W kolejnej części cyklu "5 pytań do..." chcemy przestawić Wam markę kryjącą się za postacią tajemniczej Wiedźmy. Znają ją na pewno wszyscy miłośnicy wosków, ale nie tylko! Przedstawiamy Funky Witch!
Od kiedy działacie na rynku i skąd pomysł na markę?
Marka Funky Witch powstała w czerwcu 2016 roku. Początkowo miała być dostawcą akcesoriów, przede wszystkim mikrofibr. Potem doszły produkty chemiczne. Na początku przygoda z Japonią. Tutaj jednak preparaty okazały się bardzo niskiej jakości.
Przy wielkim szczęściu kontakt z firmą z USA. Rozmowy, testy, badania itp. Po kilku tygodniach pierwsze produkty były gotowe.

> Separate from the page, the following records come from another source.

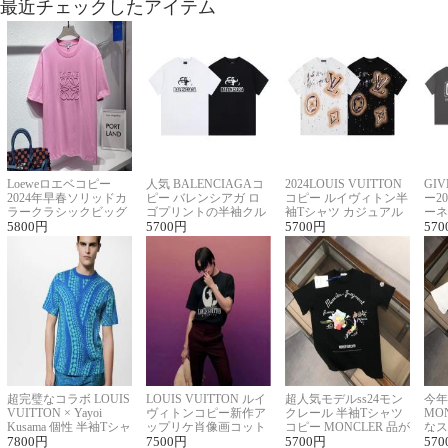
最近チェックしたアイテム
Loeweロエベコピー
人気 BALENCIAGAコ
2024LOUIS VUITTON
GI
2024年早春ソリッドカ
ピー バレンシアガ ロ
コピー ルイヴィトン半
ー2
ラークラシックビッグ
ゴプリントの半袖クル
袖Tシャツ カジュアル
ーネ
ロゴ刺繍Tシャツ
5800
円
ーネックTシャツ
5700
円
に馴染む 2色展開
5700
円
ー 
570
超完璧なコラボ LOUIS
LOUIS VUITTON ルイ
超人気モデルss24モン
今年
VUITTON × Yayoi
ヴィトンコピー新作ア
クレール 半袖Tシャツ
MO
Kusama 個性 半袖Tシャ
ップリケ肖像画コット
コピー MONCLER 品が
なス
ツコピー男女兼用
7800
円
ンニット半袖Tシャツ
7500
円
良く見た目
5700
円
ルコ
570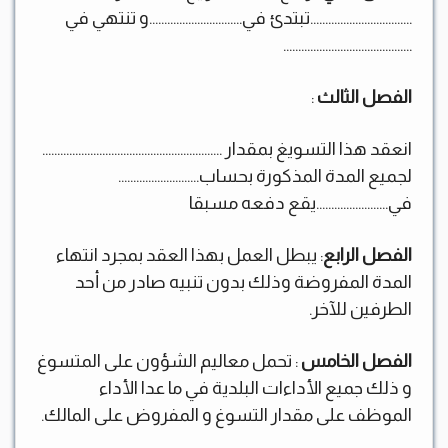
…………………………….تبتدئ في………………………….و تنتهي في
…………………………………….
الفصل الثالث
:
انعقد هذا التسويغ بمقدار ……………………………………………………
لجميع المدة المذكورة بحساب………………………
في……………………يقع دفعه مسبقا
الفصل الرابع
: يبطل العمل بهذا العقد بمجرد انتهاء
المدة المفروضة وذلك بدون تنبيه صادر من أحد
الطرفين للآخر.
الفصل الخامس
: تحمل معاليم الشؤون على المتسوغ
و ذلك جميع الأداءات البلدية في ما عدا الأداء
الموظف على مقدار التسوغ و المفروض على المالك.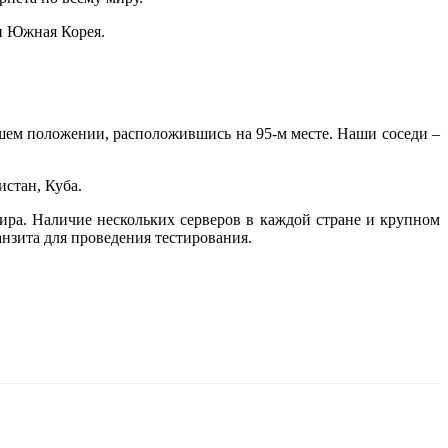
 и Южная Корея.
дшем положении, расположившись на 95-м месте. Наши соседи –
истан, Куба.
ира. Наличие нескольких серверов в каждой стране и крупном
анзита для проведения тестирования.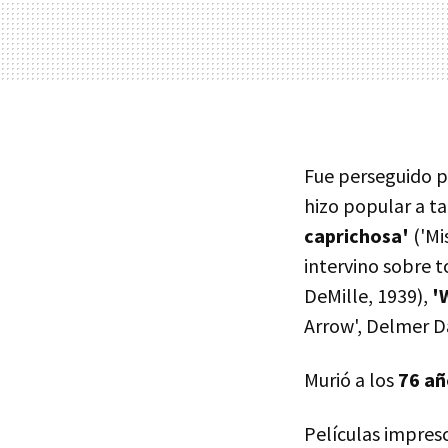
Fue perseguido p
hizo popular a t
caprichosa'
('Mi
intervino sobre 
DeMille, 1939),
'
Arrow', Delmer D
Murió a los
76 añ
Películas impres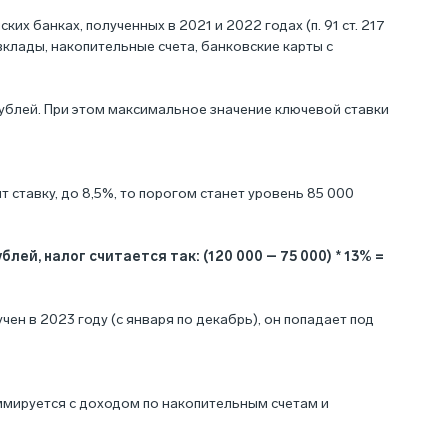
ких банках, полученных в 2021 и 2022 годах (
п. 91 ст. 217
вклады, накопительные счета, банковские карты с
рублей. При этом максимальное значение ключевой ставки
 ставку, до 8,5%, то порогом станет уровень 85 000
ей, налог считается так: (120 000 – 75 000) * 13% =
учен в 2023 году (с января по декабрь), он попадает под
уммируется с доходом по накопительным счетам и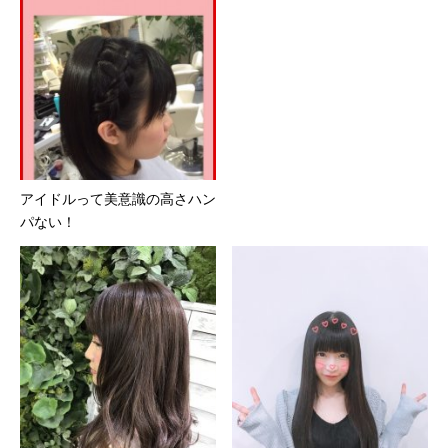
アイドルって美意識の高さハン
パない！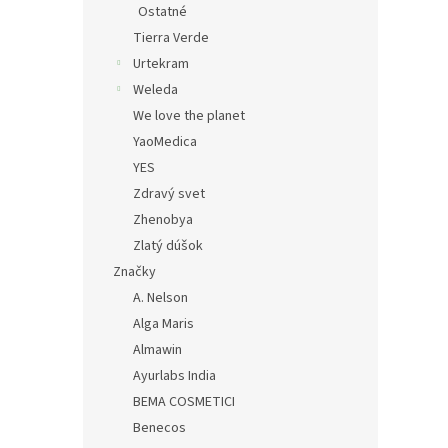
Ostatné
Tierra Verde
Urtekram
Weleda
We love the planet
YaoMedica
YES
Zdravý svet
Zhenobya
Zlatý dúšok
Značky
A. Nelson
Alga Maris
Almawin
Ayurlabs India
BEMA COSMETICI
Benecos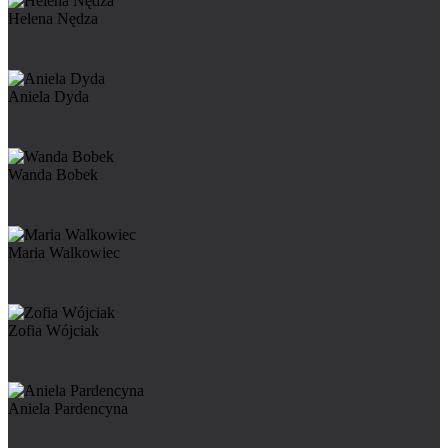
Helena Nędza
Aniela Dyda
Wanda Bobek
Maria Walkowiec
Zofia Wójciak
Aniela Pardencyna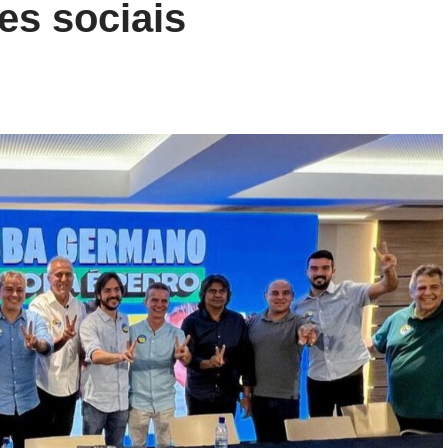
es sociais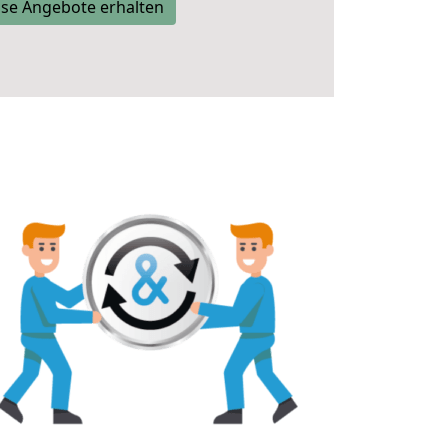
se Angebote erhalten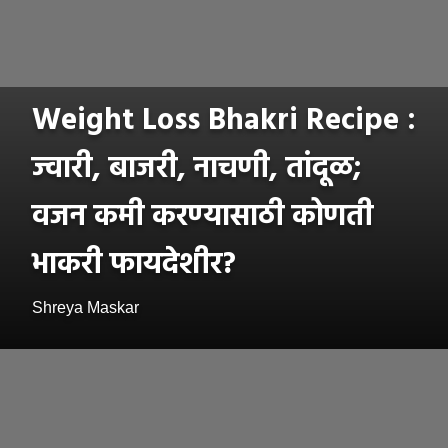
Weight Loss Bhakri Recipe :
ज्वारी, बाजरी, नाचणी, तांदूळ;
वजन कमी करण्यासाठी कोणती
भाकरी फायदेशीर?
Shreya Maskar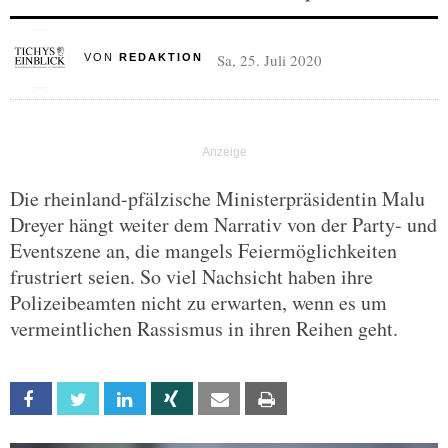
Sa, 25. Juli 2020
VON
REDAKTION
Die rheinland-pfälzische Ministerpräsidentin Malu
Dreyer hängt weiter dem Narrativ von der Party- und
Eventszene an, die mangels Feiermöglichkeiten
frustriert seien. So viel Nachsicht haben ihre
Polizeibeamten nicht zu erwarten, wenn es um
vermeintlichen Rassismus in ihren Reihen geht.
Facebook
Twitter
Linkedin
Xing
Email
Print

Dla kogo skierowane są Wasze produkty?
Produkty przeznaczone do użytkowników, którzy cenią wysoką jakość, wydajność i prostotę aplikacji. Jednym słowem dla ludzi, którzy czerpią radość z pielęgnacji samochodów. Preparaty Funky Witch przeznaczone są zarówno dla hobbystów jak również profesjonalnych detailerów poszukujących zaawansowanych rozwiązań.

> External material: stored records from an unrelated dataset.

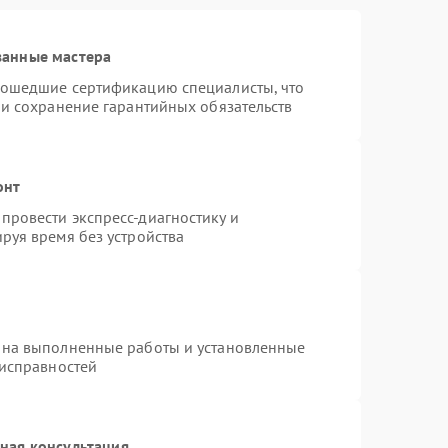
ванные мастера
рошедшие сертификацию специалисты, что
 и сохранение гарантийных обязательств
онт
провести экспресс-диагностику и
руя время без устройства
 на выполненные работы и установленные
еисправностей
ная консультация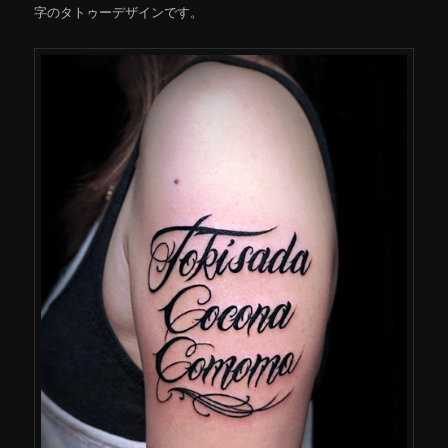
字のタトゥーデザインです。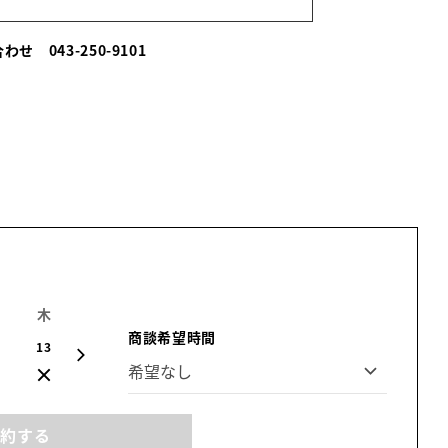
い合わせ
043-250-9101
木
金
土
日
月
火
水
商談希望時間
13
14
15
16
17
18
19
予約する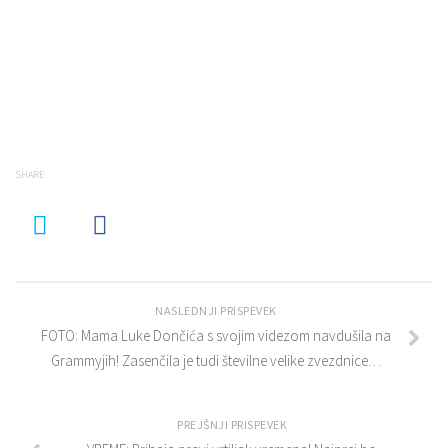
SHARE
NASLEDNJI PRISPEVEK
FOTO: Mama Luke Dončića s svojim videzom navdušila na
Grammyjih! Zasenčila je tudi številne velike zvezdnice…
PREJŠNJI PRISPEVEK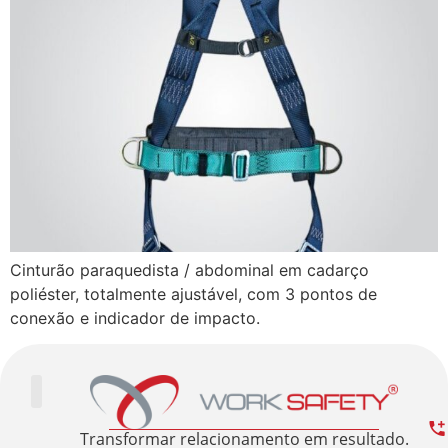
Cinturão paraquedista / abdominal em cadarço
poliéster, totalmente ajustável, com 3 pontos de
conexão e indicador de impacto.
Trabalhe Conosco
Área Restrita
Sobre nós
Transformar relacionamento em resultado.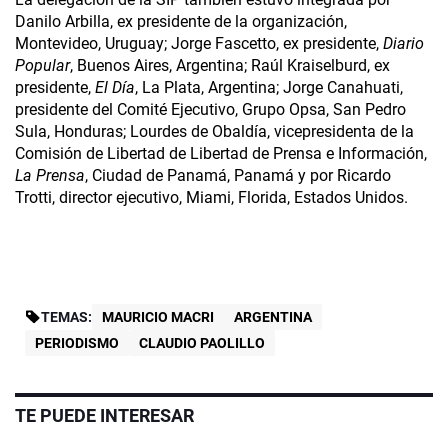
Danilo Arbilla, ex presidente de la organización,
Montevideo, Uruguay; Jorge Fascetto, ex presidente,
Diario
Popular
, Buenos Aires, Argentina; Raúl Kraiselburd, ex
presidente,
El Día
, La Plata, Argentina; Jorge Canahuati,
presidente del Comité Ejecutivo, Grupo Opsa, San Pedro
Sula, Honduras; Lourdes de Obaldía, vicepresidenta de la
Comisión de Libertad de Libertad de Prensa e Información,
La Prensa
, Ciudad de Panamá, Panamá y por Ricardo
Trotti, director ejecutivo, Miami, Florida, Estados Unidos.
TEMAS:
MAURICIO MACRI
ARGENTINA
PERIODISMO
CLAUDIO PAOLILLO
TE PUEDE INTERESAR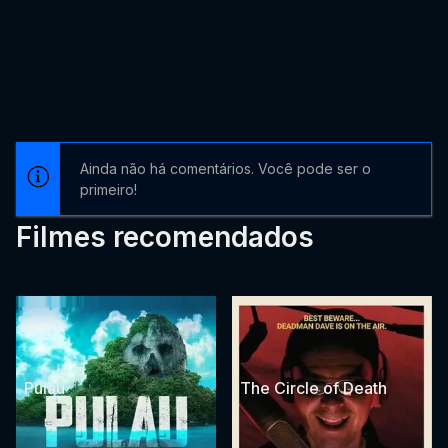
Ainda não há comentários. Você pode ser o
primeiro!
Filmes recomendados
Pulau
The Circle of Death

Jaki był Wasz pierwszy produkt bądź seria produktów?
Na początku pojawiły się 4 produkty:
- Magic Ball Glass Cleaner,
- Blue Broom APC,
- Wash&Posh Shampoo,
- oraz król quick detailerów- Botox.
Z których produktów najbardziej jesteście dumni i które najmocniej polecacie dla prawdziwych detailingowych świrów?
Trudno wybrać jeden produkt, który napawa do dumy. Cała linia preparatów pozwala na pielęgnację samochodu od A do Z. Wykorzystanie wszystkich daje wiele zalet. Łatwość, szybkość i efekty. Klienci uwielbiają Botoxa, Mademoiselle, Gentlemana, Magic Ball, woski. Oczywiście są jeszcze dressingi, cleanery. Zachęcam do zapoznania się z całą gamą i wybranie najlepszych według każdego użytkownika.
Zdradzicie nam, czy planujecie w najbliższym czasie jakieś ciekawe nowości?
Oczywiście, że będą nowości. Nie mniej jak 3!!!
Pierwsza premiera prawdopodobnie już w połowie marca. Mogę zapewnić, że produkty są wspaniałe i dają niesamowite efekty.
Oczywiście przy woskach też będzie się coś działo.